- _Your instructions_
Copy every line of text in the data below word for word, leaving out the pictures.

- _Information supplied_
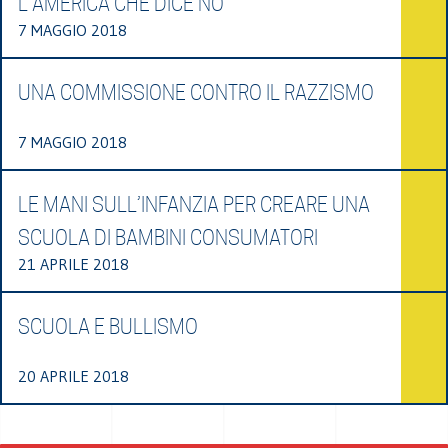
L'AMERICA CHE DICE NO
7 MAGGIO 2018
UNA COMMISSIONE CONTRO IL RAZZISMO
7 MAGGIO 2018
LE MANI SULL’INFANZIA PER CREARE UNA
SCUOLA DI BAMBINI CONSUMATORI
21 APRILE 2018
SCUOLA E BULLISMO
20 APRILE 2018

- _Exercise solution_
L'AMERICA CHE DICE NO
7 MAGGIO 2018
UNA COMMISSIONE CONTRO IL RAZZISMO
7 MAGGIO 2018
LE MANI SULL’INFANZIA PER CREARE UNA
SCUOLA DI BAMBINI CONSUMATORI
21 APRILE 2018
SCUOLA E BULLISMO
20 APRILE 2018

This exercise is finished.